Di sisi lain, tekanan ini juga menghasilkan:
- Ketidakpedulian terhadap situasi sekitar
- acuh tak acuh terhadap orang orang di sekitarnya,
- keberanian tampil berbeda yang berlebihan,
- serta kurangnya kemampuan berempati terhadap diri sendiri maupun sekitar.
Pada akhirnya, segala tekanan sosial tersebut, mendorong munculnya tingkat stress, ketidak percayaan terhadap kemampuan diri dan melahirkan depresi. Yang celakanya, stigma yang ada di masyarakat terhadap anggotanya yang depresi masih sangat buruk, karena masih dilekatkan sebutan “GILA” ataupun dikucilkan.
Stigma ini menambah hambatan atas upaya untuk memulihkan diri bagi mereka yang mengalami tingkat stress tinggi atau depresi.

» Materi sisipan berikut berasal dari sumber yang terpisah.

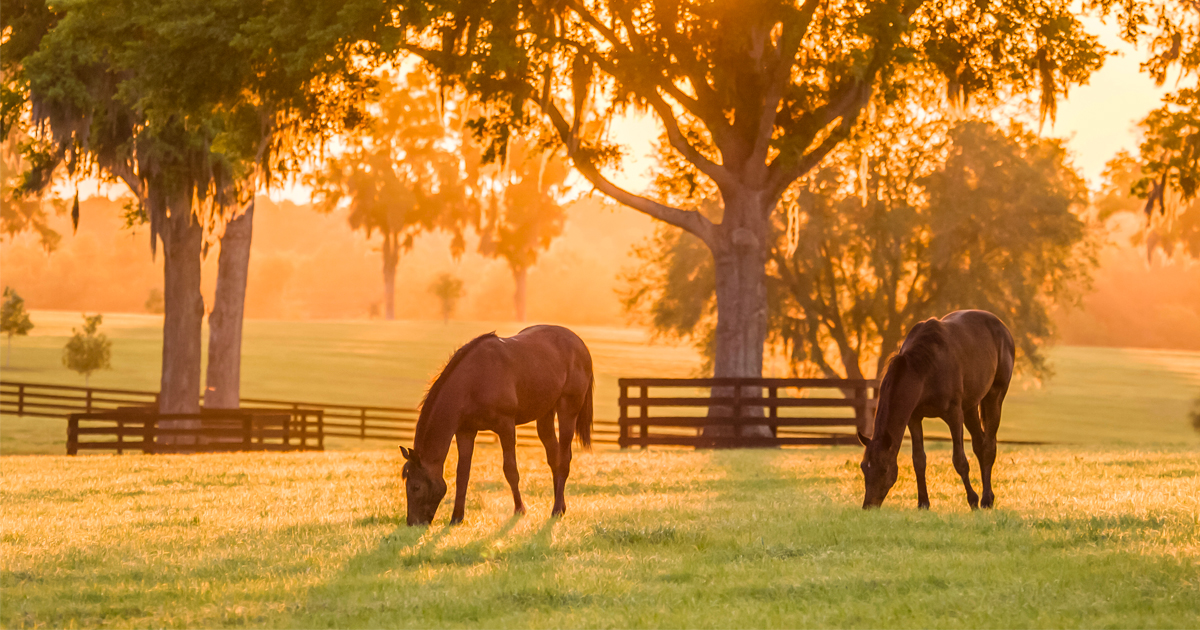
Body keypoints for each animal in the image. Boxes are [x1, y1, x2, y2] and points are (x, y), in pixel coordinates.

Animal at [400, 324, 592, 525]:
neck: (473, 381)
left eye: (415, 487)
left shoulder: (506, 426)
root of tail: (579, 343)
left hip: (567, 410)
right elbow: (462, 474)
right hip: (545, 414)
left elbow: (511, 470)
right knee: (554, 458)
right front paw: (457, 517)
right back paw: (560, 506)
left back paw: (555, 510)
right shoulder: (465, 431)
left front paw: (520, 510)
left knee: (564, 459)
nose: (412, 523)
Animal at [859, 309, 1017, 511]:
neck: (924, 369)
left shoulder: (954, 415)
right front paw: (923, 503)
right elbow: (919, 460)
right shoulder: (914, 418)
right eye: (864, 467)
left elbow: (959, 461)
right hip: (970, 407)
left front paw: (972, 500)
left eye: (884, 469)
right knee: (980, 445)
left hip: (994, 396)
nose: (868, 506)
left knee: (989, 446)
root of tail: (1002, 328)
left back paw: (986, 500)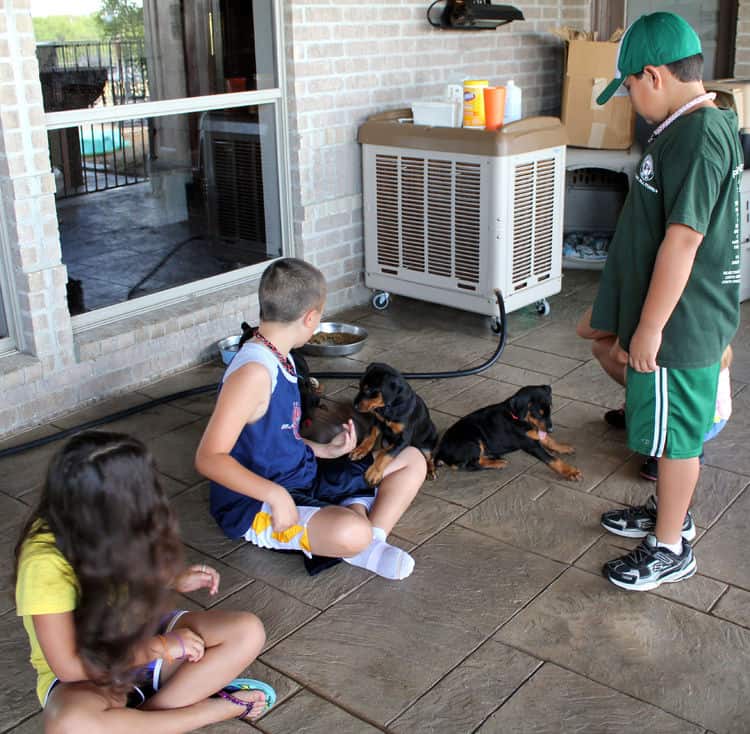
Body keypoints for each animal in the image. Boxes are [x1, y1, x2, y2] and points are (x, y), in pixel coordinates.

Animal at [438, 386, 584, 484]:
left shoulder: (535, 433)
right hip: (472, 442)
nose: (551, 429)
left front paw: (563, 447)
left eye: (550, 411)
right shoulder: (530, 444)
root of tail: (440, 452)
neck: (515, 416)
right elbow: (552, 459)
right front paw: (570, 472)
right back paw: (498, 463)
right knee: (470, 465)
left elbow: (549, 440)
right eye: (538, 413)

Oleh karenanya, dibutuhkan edukasi dan pelayanan nyata untuk dapat menjangkau masyarakat yang membutuhkan bantuan. Edukasi atas tanda awal depresi, edukasi atas moral, edukasi atas empati dan edukasi atas pembatasan akses terhadap media sosial dan internet, yang diharapkan dapat membuat seluruh lapisan masyarakat dapat bersama sama membenahi kondisi sosial dan mengurangi tekanan sosial terhadap diri sendiri dan orang orang di sekitarnya.

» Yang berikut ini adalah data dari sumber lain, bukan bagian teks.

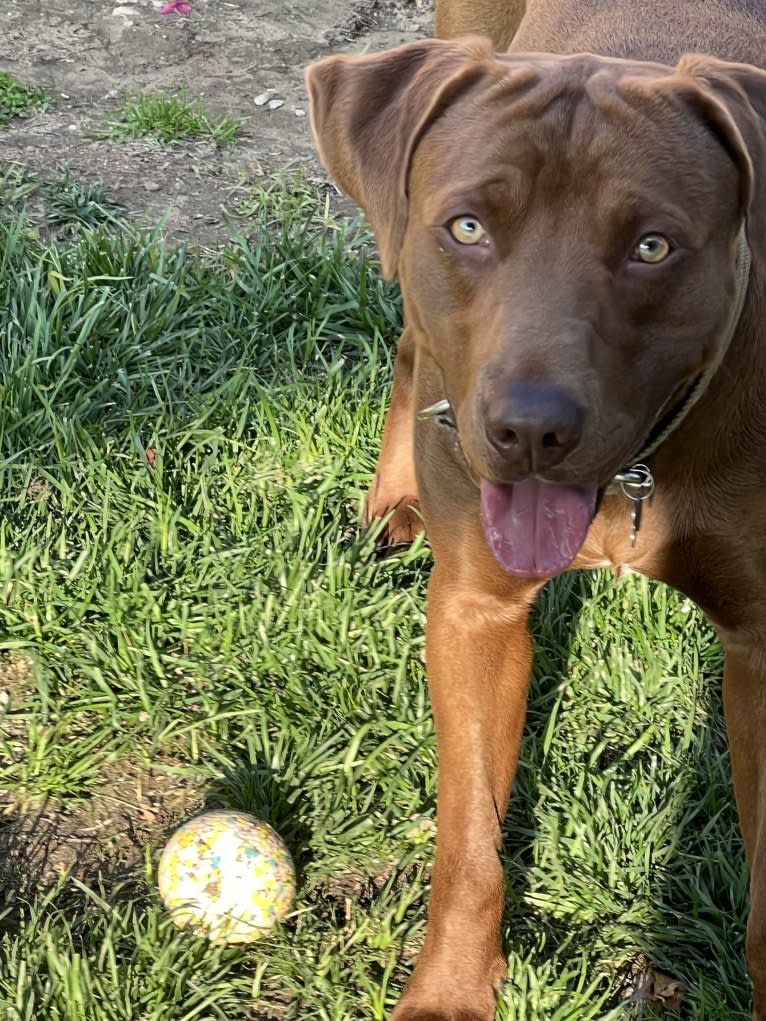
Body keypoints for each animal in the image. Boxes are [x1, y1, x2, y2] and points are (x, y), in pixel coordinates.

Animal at [308, 3, 766, 1016]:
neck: (639, 472)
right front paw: (447, 992)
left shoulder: (765, 647)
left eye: (652, 246)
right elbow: (467, 842)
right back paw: (392, 498)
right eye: (469, 226)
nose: (528, 430)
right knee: (411, 343)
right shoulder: (474, 610)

Semua ini bisa dimulai dari diri kita sendiri. Mengedukasi diri kita sendiri tentang pentingnya tak terjebak dalam standar sosial baru tercipta, mengedukasi diri sendiri untuk mampu memilah mana yang baik dan mana yang tidak baik, serta mengedukasi diri sendiri untuk peduli terhadap diri sendiri dan orang orang di sekitar kita.
Jika mulai terasa kita atau orang orang di sekitar kita tak bersemanhat, menunjukkan tamda tanda takut seperti di atas, atau tanda tanda tak peduli terhadap sekitar, segeralah mencari bantuan pelayanan, jika itu orang orang di sekitar kita maka segeralah menemaninya, lalu mulailah mencari informasi tentang pelayanan konselimg, jika sewaktu waktu dibutuhkan.
Percayalah, depresi dimulai dari diri sendiri yang tidak mampu menemukan batas kemampuan menerima emosi. Namun, semua itu bisa diatasi dengan penanganan yang tepat.
Segera kenali diri sendiri dan jangan ragu meminta bantuan jika diperlukan.